Auction market preferred stock refers to preferred equity securities that have interest rates or dividends that are periodically reset through Dutch auctions. Auction market preferred stock typically reset their dividends every 7, 14, 28, or 35 days and are generally structured as preferred shares (issued by closed-end funds). Auction market preferred stock is also known as auction rate preferred stock.
Understanding Auction Market Preferred Stock (AMPS)
Municipalities, public authorities, student loan providers and other institutional borrowers first issued auction-rate securities to raise funds in the 1980s. Auction-rate securities were marketed to retail investors who were seeking a “cash-equivalent” investment that paid a higher yield than money market mutual funds or certificates of deposit, although they did not have the same level of liquidity as those other instruments.
Traditionally, auction rate securities become short-term investment vehicles, because auctions are held so frequently. The benefit for investors has always been that they are holding a relatively liquid security that can be bought and sold rather seamlessly. In a liquid investment, buyers and sellers of a security are not hard to find.
Another benefit to investors is that they essentially are investing in a short-term security because they have the option to sell so frequently, but they typically earn interest rates that exceed other short-term investments. This is because, although auction rate securities are technically issued as long-term contracts, they are liquid investments that can change hands at auctions before the contract expires. Investors in auction rate securities are mainly institutional investors and wealthy individuals.
The auction market preferred stock can be a beneficial investment for larger investors. The auction process will most likely reveal the current market yield for less-risky asset classes, such as preferred stock, and will self-adjust for the effects of alternative investments and inflation.
Auction Market Preferred Stock During the 2008 Financial Crisis
Interest-rate auctions for auction-rate securities began to fail during the 2008 financial crisis. The auctions attracted too few bidders to establish a clearing rate, and these dislocations resulted in high or “penalty” interest rates on those securities and/or an inability of investors to sell their auction-rate securities.
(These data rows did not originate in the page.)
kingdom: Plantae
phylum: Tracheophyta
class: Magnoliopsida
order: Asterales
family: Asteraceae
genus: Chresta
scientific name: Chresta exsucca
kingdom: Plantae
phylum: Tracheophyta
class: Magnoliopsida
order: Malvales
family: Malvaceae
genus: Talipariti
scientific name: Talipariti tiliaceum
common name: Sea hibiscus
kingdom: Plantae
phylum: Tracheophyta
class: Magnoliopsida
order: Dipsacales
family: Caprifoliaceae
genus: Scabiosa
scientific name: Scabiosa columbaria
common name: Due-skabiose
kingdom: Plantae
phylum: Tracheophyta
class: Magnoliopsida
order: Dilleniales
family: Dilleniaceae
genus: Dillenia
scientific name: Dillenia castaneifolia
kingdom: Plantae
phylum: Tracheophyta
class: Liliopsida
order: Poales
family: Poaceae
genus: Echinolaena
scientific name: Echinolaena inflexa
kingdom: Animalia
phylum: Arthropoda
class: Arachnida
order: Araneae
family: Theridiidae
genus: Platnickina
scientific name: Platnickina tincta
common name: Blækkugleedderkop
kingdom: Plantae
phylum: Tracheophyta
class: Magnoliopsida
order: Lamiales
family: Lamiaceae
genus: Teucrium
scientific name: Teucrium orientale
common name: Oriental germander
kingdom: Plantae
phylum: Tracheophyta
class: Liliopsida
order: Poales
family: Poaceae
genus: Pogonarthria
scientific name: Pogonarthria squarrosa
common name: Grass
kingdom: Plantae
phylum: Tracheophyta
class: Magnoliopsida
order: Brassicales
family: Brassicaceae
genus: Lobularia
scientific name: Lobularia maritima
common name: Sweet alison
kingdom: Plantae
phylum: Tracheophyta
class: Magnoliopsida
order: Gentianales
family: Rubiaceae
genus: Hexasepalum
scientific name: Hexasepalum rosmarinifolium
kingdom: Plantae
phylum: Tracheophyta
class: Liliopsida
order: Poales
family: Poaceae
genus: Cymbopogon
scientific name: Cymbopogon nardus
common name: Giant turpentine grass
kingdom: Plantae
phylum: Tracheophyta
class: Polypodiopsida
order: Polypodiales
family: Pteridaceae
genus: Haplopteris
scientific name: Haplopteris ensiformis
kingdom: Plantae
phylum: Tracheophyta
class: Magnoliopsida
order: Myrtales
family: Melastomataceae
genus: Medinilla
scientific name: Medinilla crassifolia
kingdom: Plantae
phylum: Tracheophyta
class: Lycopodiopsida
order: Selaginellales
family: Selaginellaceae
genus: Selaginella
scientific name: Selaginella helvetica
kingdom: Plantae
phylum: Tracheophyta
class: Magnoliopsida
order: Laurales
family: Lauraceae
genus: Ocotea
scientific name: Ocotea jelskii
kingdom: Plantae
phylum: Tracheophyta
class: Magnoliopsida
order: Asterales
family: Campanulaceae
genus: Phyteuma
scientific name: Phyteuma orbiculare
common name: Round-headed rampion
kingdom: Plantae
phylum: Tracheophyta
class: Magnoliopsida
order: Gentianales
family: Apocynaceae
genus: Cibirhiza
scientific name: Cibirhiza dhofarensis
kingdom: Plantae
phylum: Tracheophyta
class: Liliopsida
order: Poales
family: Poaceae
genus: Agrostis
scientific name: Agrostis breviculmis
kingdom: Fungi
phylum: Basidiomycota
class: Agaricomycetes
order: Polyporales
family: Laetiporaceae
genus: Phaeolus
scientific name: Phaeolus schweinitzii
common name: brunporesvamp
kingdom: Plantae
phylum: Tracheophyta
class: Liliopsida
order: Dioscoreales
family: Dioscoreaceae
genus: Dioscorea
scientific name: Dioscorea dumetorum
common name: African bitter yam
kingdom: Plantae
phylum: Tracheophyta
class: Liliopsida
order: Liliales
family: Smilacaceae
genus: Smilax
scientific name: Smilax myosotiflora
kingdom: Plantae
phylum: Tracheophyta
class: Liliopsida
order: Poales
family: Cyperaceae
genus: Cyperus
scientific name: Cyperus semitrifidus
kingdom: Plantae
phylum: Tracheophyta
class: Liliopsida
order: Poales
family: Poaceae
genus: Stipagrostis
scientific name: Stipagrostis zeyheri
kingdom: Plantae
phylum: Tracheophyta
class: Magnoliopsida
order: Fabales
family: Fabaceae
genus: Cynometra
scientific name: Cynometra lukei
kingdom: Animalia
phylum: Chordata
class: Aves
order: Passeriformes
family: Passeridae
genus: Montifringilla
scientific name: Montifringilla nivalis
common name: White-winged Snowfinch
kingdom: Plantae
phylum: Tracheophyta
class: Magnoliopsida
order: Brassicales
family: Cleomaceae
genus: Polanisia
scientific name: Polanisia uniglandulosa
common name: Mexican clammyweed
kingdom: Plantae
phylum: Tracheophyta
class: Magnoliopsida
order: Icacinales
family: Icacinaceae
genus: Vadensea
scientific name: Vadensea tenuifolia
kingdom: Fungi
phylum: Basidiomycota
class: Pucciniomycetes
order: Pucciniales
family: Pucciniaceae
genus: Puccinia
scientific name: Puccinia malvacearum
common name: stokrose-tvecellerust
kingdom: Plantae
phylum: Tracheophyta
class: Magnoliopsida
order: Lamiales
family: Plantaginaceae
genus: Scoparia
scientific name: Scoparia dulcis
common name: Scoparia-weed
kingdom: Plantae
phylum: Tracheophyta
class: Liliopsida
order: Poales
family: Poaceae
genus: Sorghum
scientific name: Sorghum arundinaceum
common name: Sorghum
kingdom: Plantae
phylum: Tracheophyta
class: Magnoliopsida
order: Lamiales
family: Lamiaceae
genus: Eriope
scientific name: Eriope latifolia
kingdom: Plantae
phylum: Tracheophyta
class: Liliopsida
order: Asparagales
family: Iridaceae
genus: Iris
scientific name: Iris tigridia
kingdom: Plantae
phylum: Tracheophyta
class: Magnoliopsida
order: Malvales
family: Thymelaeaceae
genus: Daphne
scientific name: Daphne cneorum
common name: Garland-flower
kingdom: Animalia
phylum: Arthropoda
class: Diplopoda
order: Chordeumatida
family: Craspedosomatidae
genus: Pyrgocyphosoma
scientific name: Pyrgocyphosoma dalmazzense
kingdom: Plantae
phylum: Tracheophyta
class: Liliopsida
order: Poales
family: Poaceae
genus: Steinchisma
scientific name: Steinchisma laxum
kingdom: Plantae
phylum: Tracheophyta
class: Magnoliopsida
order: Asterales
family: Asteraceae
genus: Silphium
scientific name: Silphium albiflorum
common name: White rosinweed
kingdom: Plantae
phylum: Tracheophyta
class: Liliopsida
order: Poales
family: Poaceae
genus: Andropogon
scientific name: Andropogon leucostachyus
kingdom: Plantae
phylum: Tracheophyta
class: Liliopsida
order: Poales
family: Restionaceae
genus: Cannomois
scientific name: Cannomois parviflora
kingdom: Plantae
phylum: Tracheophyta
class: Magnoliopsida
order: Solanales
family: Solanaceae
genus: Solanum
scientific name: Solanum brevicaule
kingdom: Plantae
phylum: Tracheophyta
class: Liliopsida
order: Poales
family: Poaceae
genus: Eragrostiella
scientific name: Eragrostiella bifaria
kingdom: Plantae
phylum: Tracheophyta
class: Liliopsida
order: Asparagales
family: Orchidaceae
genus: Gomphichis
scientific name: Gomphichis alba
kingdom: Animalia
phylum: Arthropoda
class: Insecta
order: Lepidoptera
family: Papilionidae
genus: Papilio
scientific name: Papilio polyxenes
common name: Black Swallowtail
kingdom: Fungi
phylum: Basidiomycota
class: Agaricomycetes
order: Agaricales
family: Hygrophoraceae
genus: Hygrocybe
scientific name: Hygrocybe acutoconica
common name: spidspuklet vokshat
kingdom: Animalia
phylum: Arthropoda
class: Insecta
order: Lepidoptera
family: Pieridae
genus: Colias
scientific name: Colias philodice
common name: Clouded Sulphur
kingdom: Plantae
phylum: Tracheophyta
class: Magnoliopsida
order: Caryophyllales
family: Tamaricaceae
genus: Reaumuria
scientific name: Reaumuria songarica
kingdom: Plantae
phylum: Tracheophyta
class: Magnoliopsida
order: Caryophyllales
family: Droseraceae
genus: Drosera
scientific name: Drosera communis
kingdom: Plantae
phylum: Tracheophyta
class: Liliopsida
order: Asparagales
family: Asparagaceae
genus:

The auction-rate securities market collapsed in February 2008 when lead underwriters chose not to step in to support the auctions. For investors, this meant that they were left with illiquid investments.
Since the collapse of the auction-rate securities market, the U.S. Securities and Exchange Commission, Financial Investment Regulatory Authority and state attorneys general have reached settlements with major broker-dealers and other entities. These settlements included agreements to buy back auction-rate securities from certain investors.